------ Vorliegender Textauszug ------

Die VVN bezeichnet sich als überparteiliche und unabhängige Organisation, die den Widerstand gegen Faschismus und Krieg zu ihrem wesentlichen moralischen Grundsatz gemacht hat, galt in den 1950er Jahren in der Führungsebene als von der KPD, und seit 1968 als von der DKP geprägte Organisation, wobei ihre Mitgliederschaft sich bis in die Gegenwart von orthodoxen Kommunisten und Parteilosen über Bündnisgrüne bis hin zu Sozialdemokraten (trotz eines bestehenden Unvereinbarkeitsbeschlusses der SPD) erstreckt.

Die VVN-BdA ist Mitglied der Fédération Internationale des Résistants (Internationale Föderation der Widerstandskämpfer, FIR), der Organisationen aus ganz Europa und Israel angehören.

Geschichte

Gründung

Am 23. Februar 1947 gründeten Überlebende der nationalsozialistischen Terrorherrschaft aus den Konzentrationslagern und dem kommunistischen Widerstand im Haus der deutschen Zentralverwaltung in Berlin die VVN. Erster Generalsekretär der VVN in der sowjetischen Besatzungszone war Karl Raddatz.

------ Gespeicherte Daten ------

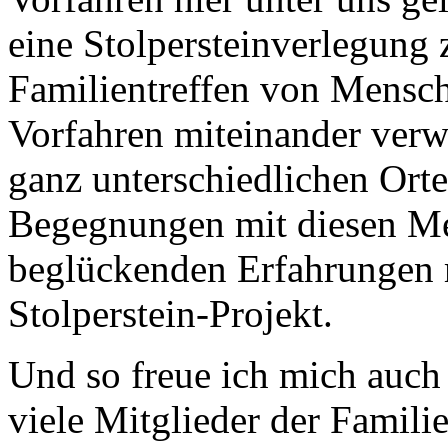
eine Stolpersteinverlegung 
Familientreffen von Mensch
Vorfahren miteinander verw
ganz unterschiedlichen Ort
Begegnungen mit diesen Me
beglückenden Erfahrungen 
Stolperstein-Projekt.
Und so freue ich mich auch 
viele Mitglieder der Familie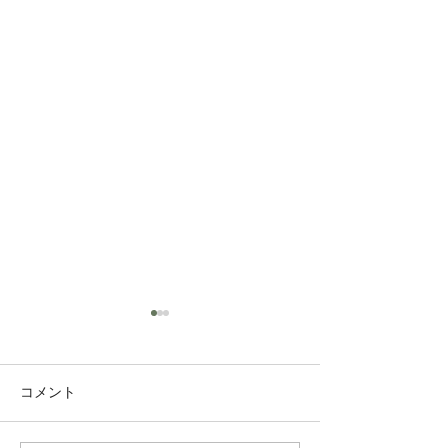
コメント
コンシェルジュM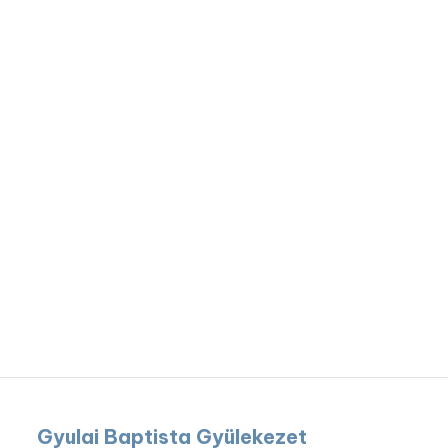
Gyulai Baptista Gyülekezet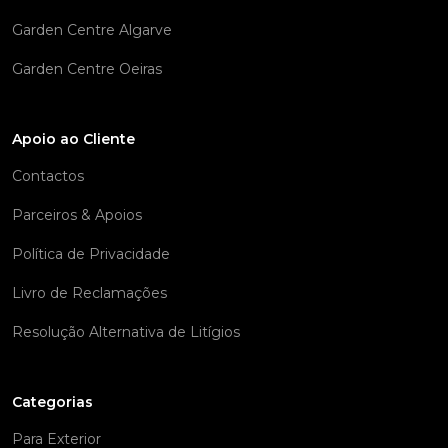
Garden Centre Algarve
Garden Centre Oeiras
Apoio ao Cliente
Contactos
Parceiros & Apoios
Política de Privacidade
Livro de Reclamações
Resolução Alternativa de Litígios
Categorias
Para Exterior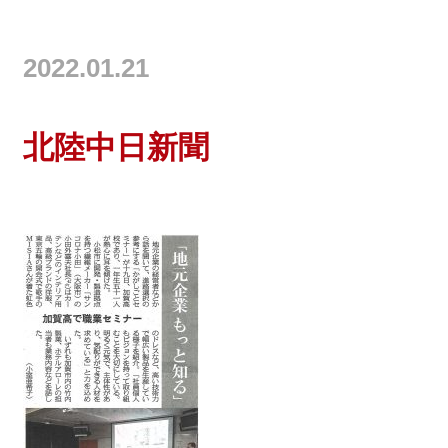
2022.01.21
北陸中日新聞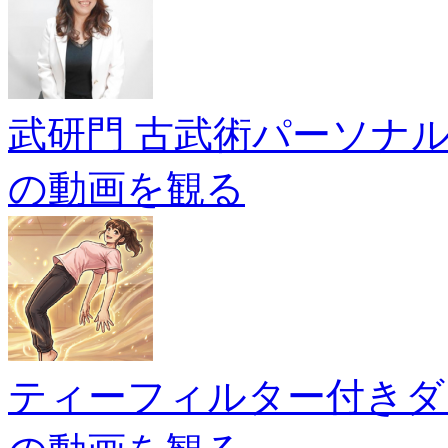
武研門 古武術パーソナ
の動画を観る
ティーフィルター付きダ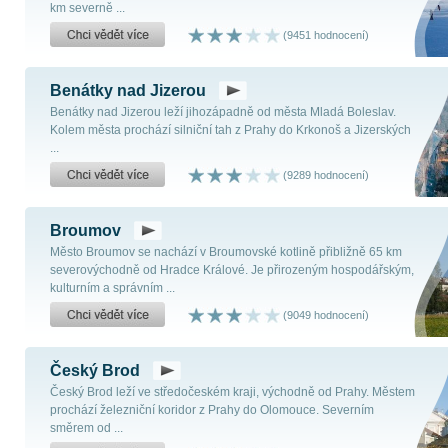
km severně ...
(9451 hodnocení)
Benátky nad Jizerou
Benátky nad Jizerou leží jihozápadně od města Mladá Boleslav.
Kolem města prochází silniční tah z Prahy do Krkonoš a Jizerských
...
(9289 hodnocení)
Broumov
Město Broumov se nachází v Broumovské kotlině přibližně 65 km
severovýchodně od Hradce Králové. Je přirozeným hospodářským,
kulturním a správním ...
(9049 hodnocení)
Český Brod
Český Brod leží ve středočeském kraji, východně od Prahy. Městem
prochází železniční koridor z Prahy do Olomouce. Severním
směrem od ...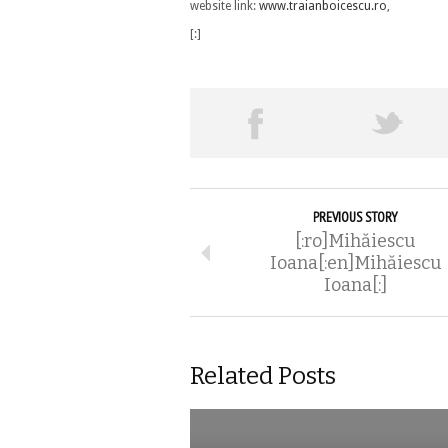
website link:
www.traianboicescu.ro
,
[:]
PREVIOUS STORY
[:ro]Mihăiescu
Ioana[:en]Mihăiescu
Ioana[:]
Related Posts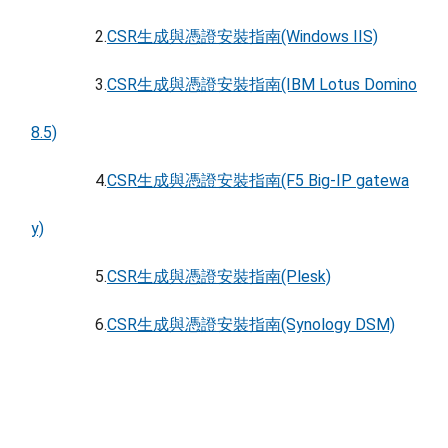
2.
CSR生成與憑證安裝指南(Windows IIS)
3.
CSR生成與憑證安裝指南(IBM Lotus Domino
8.5)
4.
CSR生成與憑證安裝指南(F5 Big-IP gatewa
y)
5.
CSR生成與憑證安裝指南(Plesk)
6.
CSR生成與憑證安裝指南(Synology DSM)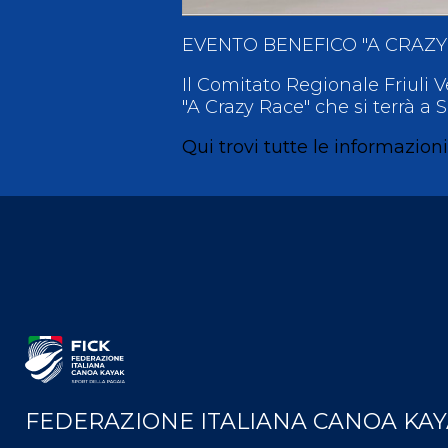
EVENTO BENEFICO "A CRAZY
Il Comitato Regionale Friuli Ve
"A Crazy Race" che si terrà a 
Qui trovi tutte le informazion
FEDERAZIONE ITALIANA CANOA KA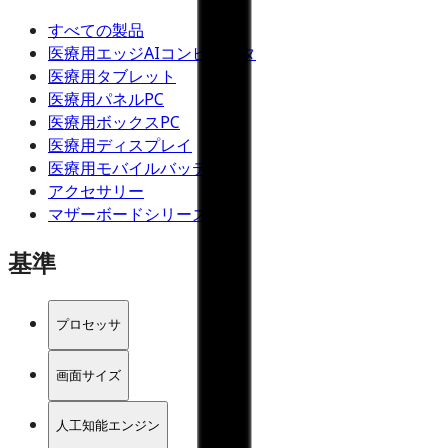
すべての製品
医療用エッジAIコンピュータ
医療用タブレット
医療用パネルPC
医療用ボックスPC
医療用ディスプレイ
医療用モバイルバッテリー
アクセサリー
マザーボードシリーズ
基準
プロセッサ
画面サイズ
人工知能エンジン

------

Verständnis prüfen:
1. Erklären Sie anhand des Textauszugs zur VVN, warum die Mitgliedschaft von Sozialdemokraten in der Organisation besonders hervorgehoben wird.
2. Übertragen Sie aus dem Textauszug zur VVN wortgetreu den Abschnitt, der mit den Worten „Am 23. Februar“ beginnt und mit „war Karl Raddatz.“ schließt.

Lösungen:
1. Zur Mitgliedschaft der VVN gehören auch Sozialdemokraten, obwohl die SPD einen Unvereinbarkeitsbeschluss gefasst hat. Ihre Mitgliedschaft besteht also trotz dieses Beschlusses ihrer eigenen Partei.

2.
Am 23. Februar 1947 gründeten Überlebende der nationalsozialistischen Terrorherrschaft aus den Konzentrationslagern und dem kommunistischen Widerstand im Haus der deutschen Zentralverwaltung in Berlin die VVN. Erster Generalsekretär der VVN in der sowjetischen Besatzungszone war Karl Raddatz.